Atitudes corajosas, sim, mas pense no menino pobre brasileiro que chegou ao estrelato sem a devida compreensão do mundo ao redor, imaginando que sua vida seria só jogar bola para livrar a família da pobreza. Muhammad Ali vivia sob um regime democrático. Sabia que se afrontasse o alistamento militar, seus pais, filhos e amigos não corriam risco de prisão, tortura ou desaparecimento. No Brasil, reinava o medo na década de 1970. Não havia certeza de nada. Duvido que Pelé se imaginasse protegido pela fama. A coragem é louvável, mas o medo é humano.

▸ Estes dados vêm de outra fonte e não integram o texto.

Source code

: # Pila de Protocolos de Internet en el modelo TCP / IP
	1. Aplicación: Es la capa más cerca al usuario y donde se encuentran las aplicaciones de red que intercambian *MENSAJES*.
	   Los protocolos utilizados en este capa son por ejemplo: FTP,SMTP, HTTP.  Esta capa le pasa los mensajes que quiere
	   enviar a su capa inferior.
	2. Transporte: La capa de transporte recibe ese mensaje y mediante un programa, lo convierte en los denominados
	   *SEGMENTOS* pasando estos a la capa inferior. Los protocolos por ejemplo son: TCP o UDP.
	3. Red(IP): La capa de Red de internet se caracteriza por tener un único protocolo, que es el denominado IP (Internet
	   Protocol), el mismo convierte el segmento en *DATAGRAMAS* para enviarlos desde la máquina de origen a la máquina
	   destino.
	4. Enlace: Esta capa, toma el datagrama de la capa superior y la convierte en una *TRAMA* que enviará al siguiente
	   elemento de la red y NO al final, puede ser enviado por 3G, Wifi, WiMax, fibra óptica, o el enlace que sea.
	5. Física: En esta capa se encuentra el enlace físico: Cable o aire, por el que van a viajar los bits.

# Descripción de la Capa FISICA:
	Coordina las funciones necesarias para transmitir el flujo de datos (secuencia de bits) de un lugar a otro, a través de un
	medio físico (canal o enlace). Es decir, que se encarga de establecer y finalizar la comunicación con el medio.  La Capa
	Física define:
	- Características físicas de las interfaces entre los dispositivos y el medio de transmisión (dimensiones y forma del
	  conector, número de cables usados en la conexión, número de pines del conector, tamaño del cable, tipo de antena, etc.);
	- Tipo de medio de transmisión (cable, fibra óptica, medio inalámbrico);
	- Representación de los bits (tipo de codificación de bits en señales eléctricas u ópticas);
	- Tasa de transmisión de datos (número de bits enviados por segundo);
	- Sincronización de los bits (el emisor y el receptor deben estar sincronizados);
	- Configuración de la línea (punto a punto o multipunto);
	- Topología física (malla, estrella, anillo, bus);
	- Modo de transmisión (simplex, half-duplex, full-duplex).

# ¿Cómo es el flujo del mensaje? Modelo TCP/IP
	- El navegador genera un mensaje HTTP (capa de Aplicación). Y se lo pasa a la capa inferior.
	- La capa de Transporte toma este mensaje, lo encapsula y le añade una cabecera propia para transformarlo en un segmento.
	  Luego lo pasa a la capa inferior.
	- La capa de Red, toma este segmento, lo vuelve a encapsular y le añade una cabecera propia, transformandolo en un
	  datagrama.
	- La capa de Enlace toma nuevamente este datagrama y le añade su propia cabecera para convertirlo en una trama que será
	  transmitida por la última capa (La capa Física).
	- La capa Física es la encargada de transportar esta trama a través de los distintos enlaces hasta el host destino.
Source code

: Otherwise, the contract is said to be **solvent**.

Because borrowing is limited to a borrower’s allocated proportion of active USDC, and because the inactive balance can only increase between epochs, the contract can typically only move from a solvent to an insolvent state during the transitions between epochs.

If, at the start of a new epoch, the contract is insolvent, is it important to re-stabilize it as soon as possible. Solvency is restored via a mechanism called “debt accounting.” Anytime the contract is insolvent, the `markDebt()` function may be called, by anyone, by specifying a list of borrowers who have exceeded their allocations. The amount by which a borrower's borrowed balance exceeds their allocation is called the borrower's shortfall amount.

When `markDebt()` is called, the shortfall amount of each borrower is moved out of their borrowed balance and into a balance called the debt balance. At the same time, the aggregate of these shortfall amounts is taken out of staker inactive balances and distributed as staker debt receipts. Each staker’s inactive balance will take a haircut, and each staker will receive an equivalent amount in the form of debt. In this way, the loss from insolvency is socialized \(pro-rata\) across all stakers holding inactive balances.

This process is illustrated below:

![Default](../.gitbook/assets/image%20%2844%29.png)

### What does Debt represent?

Então Pelé adotou uma postura de planta no BBB. Não combateu, é verdade, mas também nunca se alinhou ao regime. Brasileiro algum o vê como filhote da ditadura ou mesmo relaciona o tri no México como peça do regime. A história mostrou que o país se orgulhou do timaço, que foi lá fazer o seu trabalho para nós, enterrando de vez o Complexo de Vira-latas, a despeito do regime tentar pateticamente pegar carona.
No que diz respeito ao ativismo racial, há certo preconceito estrutural quando se tenta relativizar uma realidade: o brasileiro mais conhecido e amado do mundo é um negro. Por que só os negros têm obrigação de se posicionar? E os outros? Rivellino, Zagallo, Gérson: eram astros também. Nunca se cobrou nada deles, talvez por serem brancos. Inconscientemente, reduzir Pelé a mero jogador de bola é um jeito de desconstruí-lo.
Ele sempre foi um atleta leal e correto no futebol, com posturas fraternas, sem arrogância ou ostentação, algo bem comum hoje em dia. Sempre teve engajamento em causas sociais e refutou discursos sectários de ódio. Pode não ter sido ativista antirracial, mas nunca deixou de valorizar a causa. Cometeu erros em sua vida pessoal, mas o que ele fez pelo Brasil é maior e não tem tamanho. O Pelé humano é complexo e falível, mas também é muito mais interessante do que o maniqueísmo atribuído ao Rei. É gente como a gente.